— Откуда ты могла знать? — голос Люка стих до шепота, и, хотя Клэри и знала, что он прав, она на краткое мгновение была охвачена преступной вспышкой гнева на мать. Она подумала, что Джослин должна была убить Себастьяна в его колыбели до того, как он имел бы шанс вырасти и разрушить всех их жизни, но тут же пришла в ужас от собственных мыслей. Она развернулась и направилась назад, к другой концу дома, кинувшись в ее спальню и захлопнув за собой дверь, как будто за нее следили. Саймон, сидевший на кровати, играя в его приставку, удивленно посмотрел на нее.
— Все в порядке?
Она попыталась улыбнуться ему. Он был привычной картинкой в комнате — они ночевали вместе у Люка достаточно часто, когда росли. Она сделала, что смогла, чтобы эта комната для гостей стала ее комнатой.
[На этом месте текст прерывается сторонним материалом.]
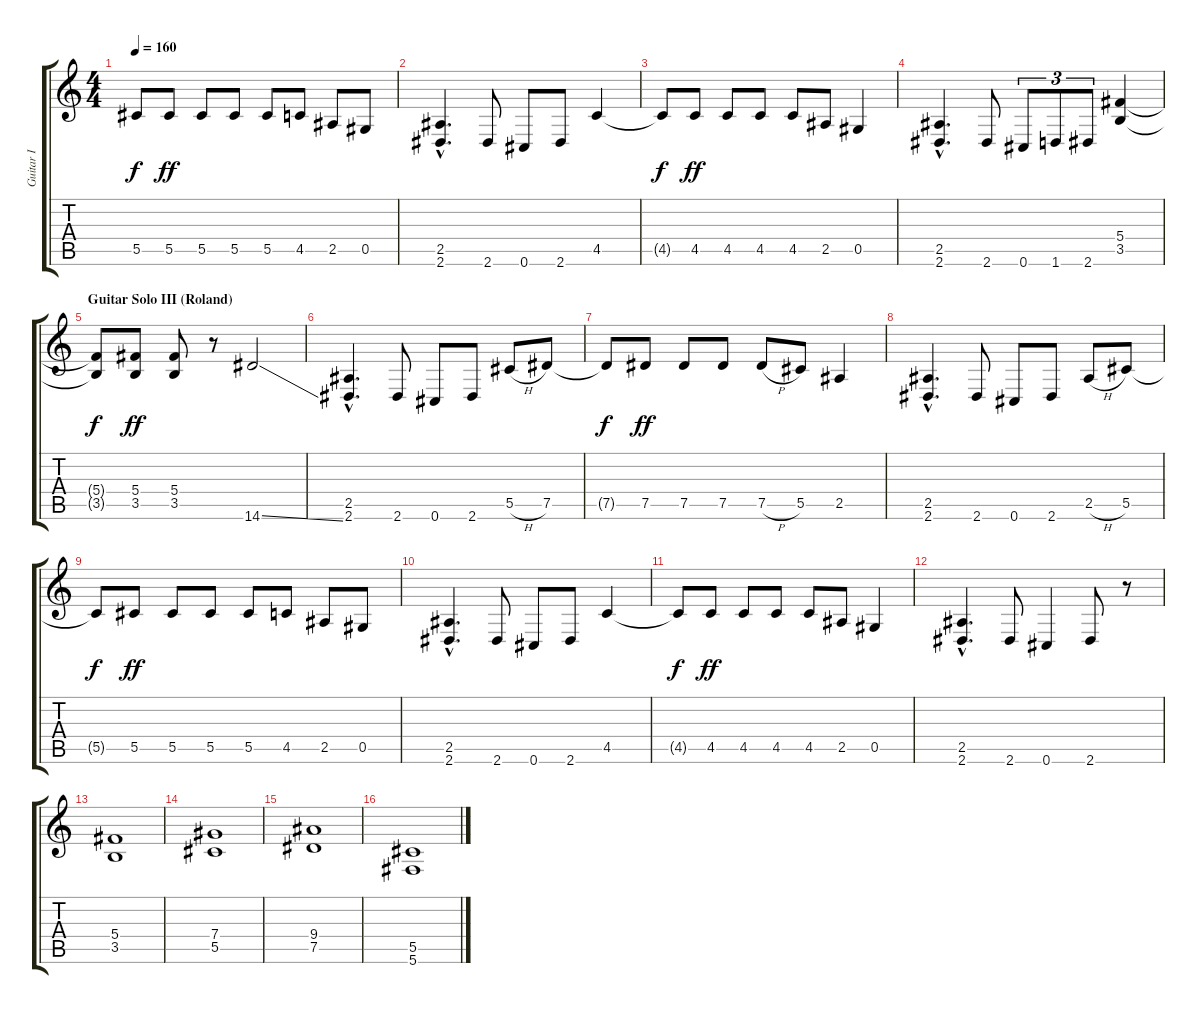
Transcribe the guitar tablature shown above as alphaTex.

Ее фотографии и фотографии Саймона, Лайтвуды, совместные фотографии с Джейсом и с ее семьей, были расклеены в случайном порядке на раме зеркала комода. Люк отдал ей чертежный стол, и ее художественные принадлежности были аккуратно рассортированы в отверстиях боковой панели. Она расклеила постеры ее любимых аниме: Стальной алхимик, Бродяга Кенсин, Блич.
Свидетельства ее существования как Сумеречного Охотника валялись как попало — толстая копия Кодекса Сумеречных Охотников с ее пометками и рисунками на полях, полка книг, посвященных оккультизму и паранормальному, ее стило располагалось на вершине ее стола, и новый глобус, подаренный Люком, который показывал Идрис, обрамленный золотом, в центре Европы.
А Саймон, сидящий в центре ее кровати, скрестив ноги, был одним из того малого, что принадлежало и ее старой жизни, и новой. Он посмотрел на нее, его глаза были тьмой на его бледном лице, тусклый отблеск Знака Каина был едва заметен на его лбу.
— Моя мама… — сказала она и прислонилась к двери. — Ей действительно нехорошо.
— Разве она не успокоилась? Я имею в виду твою невиновность.
— Она не перестает думать о Себастьяне. Она не перестает винить себя.
— Она не виновата в его изменении. Виноват Валентин.
Клэри промолчала. Она вновь вспомнила о тех ужасных мыслях, что ее мать должна была убить Себастьяна, как только он родился.
— Вы обе, — произнес Саймон, — вините себя в том, в чем нет вашей вины. Ты винишь себя за то, что оставила Джейса на крыше…
Она дернула головой и резко взглянула на него. Она никогда бы не рассказала об этом, но так оно и было.
— Я никогда…
— Так и есть, — ответил он. — Я оставил его, Иззи оставила, Алек — а Алек — его парабатай. Но мы же ничего не знали. И, возможно, если бы ты осталась, было бы лишь хуже.